Morgan told a candidate forum in January, “I believe Planned Parenthood is the evilest organization on Earth today.” On his campaign website, he compares legal abortion to “unchecked euthanasia.” He consistently downplays the breadth of Planned Parenthood’s health services so that he can reduce his position to a simple equation: Planned Parenthood equals abortion — and abortion is bad!

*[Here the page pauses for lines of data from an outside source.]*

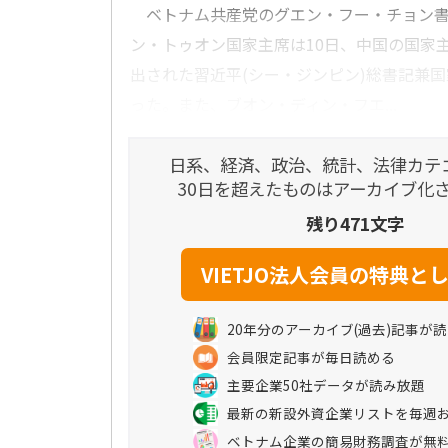
ベトナム共産党のグエン・フー・チョン書
ン・トゥオン国家主席は10日、中国の国家
出された習近平(シー・ジンピン)総書記兼
った。また、ブオン・ディン・フエ...
日系、経済、政治、統計、法律カテ
30日を超えたものはアーカイブ化
残り471文字
20年分のアーカイブ(過去)記事が
会員限定記事が毎日読める
主要企業50社データが読み放題
最新の新設外資企業リストを毎週
ベトナム企業の簡易財務調査が無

Morgan, like a lot of opponents of pandemic safety measures, has stolen a four-word phrase from reproductive justice advocates: “My Body, My Choice.” In so doing, he has taken what was meant to empower women and weaponized it to weaken public health guidelines. Morgan and company don’t seem to care that people have died by the thousands from the novel coronavirus, and they don’t seem to care that they are amplifying a double standard: When the question is abortion, they believe a pregnant person should let legislators make their decisions; but when the question is masking up to control a deadly pandemic, the decision is theirs, and theirs alone.

Morgan seems to have a political philosophy rooted in another four words: “Because I said so.” He displays the same me-first, deep selfishness of many Trump-era Republicans, who put ideology before science — and put themselves before the common good. Near the end of June, the Pew Research Center reported the latest findings on the political divide over COVID-19. While 77% of Democrats felt concerned that they could spread COVID-19 with an asymptomatic infection, less than half of Republicans shared that same worry.

Putting on a mask might get in the way of Morgan’s desire to project confidence and be a contrarian to liberals — so it isn’t going to happen, even as Arizona runs dangerously low on ICU beds amid a surge in COVID-19 cases. The day Morgan showed up at Mayor Romero’s house, 85% of the state’s ICU beds were in use, and that percentage has been climbing in subsequent weeks.

As long as we live under an openly racist, openly misogynist president, conservative politicos like Morgan seem content to let inflammatory rhetoric and confrontational tactics stand in for reasoned debate. Trump didn’t win by having the best ideas but the most provocative insults, from “nasty woman” to “Pocahontas.” Trump’s victory ushered in a political moment for the GOP in which trolling has replaced diplomacy and arrogance has replaced erudition. In this era of playground politics, Morgan has joined the race against three other candidates in the Republican House primary for Arizona’s 2nd Congressional District.

Morgan’s positions stand in sharp contrast to voter views. A Hill-HarrisX poll in May found that 68% of registered voters support mask mandates to slow the spread of COVID-19. A poll last year by PBS NewsHour, NPR, and Marist found that Morgan’s abortion views are likewise out of step. A majority of respondents opposed any new restrictions on abortion, and fully 86% supported abortion any time the life or health of the pregnant person is at risk.

Whoever wins the August 4 Republican primary will most likely face Democratic incumbent Ann Kirkpatrick in the general election. Rep. Kirkpatrick describes herself as “proudly pro-choice” and earned the endorsement of Planned Parenthood Action Fund in 2016. Let’s hope Kirkpatrick can put playground politics to an end in November.